### TASK INPUTS
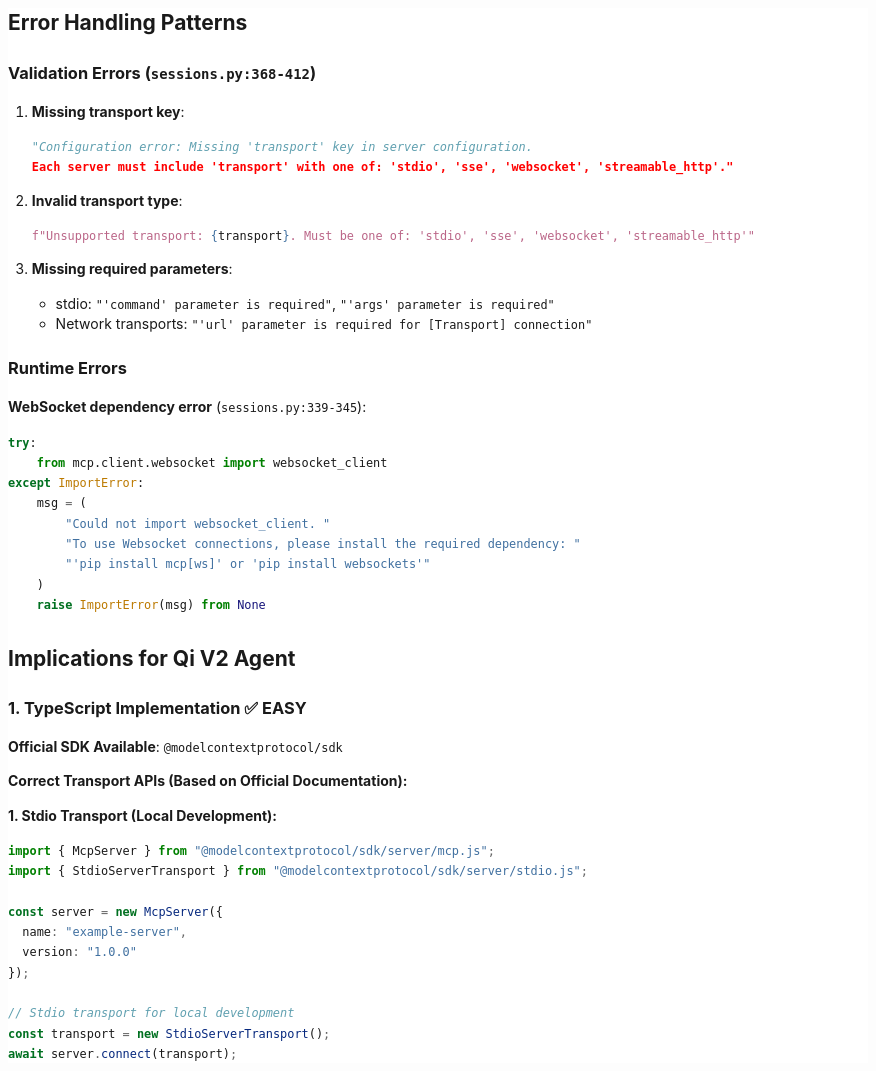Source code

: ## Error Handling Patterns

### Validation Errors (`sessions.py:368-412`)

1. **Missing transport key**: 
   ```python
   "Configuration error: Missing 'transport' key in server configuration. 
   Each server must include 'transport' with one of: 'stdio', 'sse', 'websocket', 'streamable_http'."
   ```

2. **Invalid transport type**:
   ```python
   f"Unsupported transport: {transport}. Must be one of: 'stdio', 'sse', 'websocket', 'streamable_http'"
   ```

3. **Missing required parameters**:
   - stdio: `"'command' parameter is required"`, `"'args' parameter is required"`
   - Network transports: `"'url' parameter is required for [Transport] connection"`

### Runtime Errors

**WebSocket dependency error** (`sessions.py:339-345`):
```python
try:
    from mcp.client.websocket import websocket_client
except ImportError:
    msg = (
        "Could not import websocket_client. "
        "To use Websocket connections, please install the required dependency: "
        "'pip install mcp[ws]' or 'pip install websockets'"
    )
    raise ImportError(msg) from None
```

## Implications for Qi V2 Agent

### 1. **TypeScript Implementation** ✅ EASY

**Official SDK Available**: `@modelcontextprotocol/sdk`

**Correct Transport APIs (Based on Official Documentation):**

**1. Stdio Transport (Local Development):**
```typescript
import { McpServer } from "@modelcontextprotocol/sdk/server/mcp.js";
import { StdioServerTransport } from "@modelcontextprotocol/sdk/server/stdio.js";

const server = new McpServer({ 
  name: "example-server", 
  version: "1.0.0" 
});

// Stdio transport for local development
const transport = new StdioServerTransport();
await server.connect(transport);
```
######
### TASK INPUTS
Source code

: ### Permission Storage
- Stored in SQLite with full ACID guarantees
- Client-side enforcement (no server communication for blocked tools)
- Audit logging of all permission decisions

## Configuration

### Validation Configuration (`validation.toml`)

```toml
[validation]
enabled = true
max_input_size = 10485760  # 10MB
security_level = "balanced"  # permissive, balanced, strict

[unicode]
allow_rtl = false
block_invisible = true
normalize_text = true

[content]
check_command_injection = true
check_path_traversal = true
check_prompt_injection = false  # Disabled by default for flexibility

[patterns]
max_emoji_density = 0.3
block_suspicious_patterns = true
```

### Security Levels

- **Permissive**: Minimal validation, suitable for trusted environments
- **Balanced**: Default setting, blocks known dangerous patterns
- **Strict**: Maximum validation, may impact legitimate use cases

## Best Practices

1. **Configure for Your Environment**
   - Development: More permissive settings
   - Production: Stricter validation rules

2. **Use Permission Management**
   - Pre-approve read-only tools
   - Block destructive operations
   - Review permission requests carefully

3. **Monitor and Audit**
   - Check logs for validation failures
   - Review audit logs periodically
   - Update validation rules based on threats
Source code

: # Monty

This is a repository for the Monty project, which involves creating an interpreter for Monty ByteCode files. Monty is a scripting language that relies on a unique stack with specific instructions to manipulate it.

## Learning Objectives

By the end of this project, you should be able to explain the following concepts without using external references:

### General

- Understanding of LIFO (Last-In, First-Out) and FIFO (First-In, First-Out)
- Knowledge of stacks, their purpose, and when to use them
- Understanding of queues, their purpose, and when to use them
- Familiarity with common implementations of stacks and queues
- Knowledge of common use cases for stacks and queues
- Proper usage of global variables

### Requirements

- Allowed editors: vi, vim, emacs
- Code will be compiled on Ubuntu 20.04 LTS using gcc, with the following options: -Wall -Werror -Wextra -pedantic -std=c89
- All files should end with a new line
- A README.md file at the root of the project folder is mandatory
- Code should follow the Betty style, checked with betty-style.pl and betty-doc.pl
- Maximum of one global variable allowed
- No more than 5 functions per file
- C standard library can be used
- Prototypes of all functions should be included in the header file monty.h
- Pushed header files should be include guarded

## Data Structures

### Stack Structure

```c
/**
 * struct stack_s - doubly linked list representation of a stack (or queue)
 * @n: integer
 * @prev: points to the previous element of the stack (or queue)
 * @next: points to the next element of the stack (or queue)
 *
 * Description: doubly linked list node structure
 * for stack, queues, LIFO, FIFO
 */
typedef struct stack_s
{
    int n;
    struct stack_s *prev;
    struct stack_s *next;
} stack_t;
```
######
■ EXERCISE OBJECTIVE ■
Extract all lines from the data in which "Maximum" is found.

■ TASK OUTPUT ■
- **Strict**: Maximum validation, may impact legitimate use cases
- Maximum of one global variable allowed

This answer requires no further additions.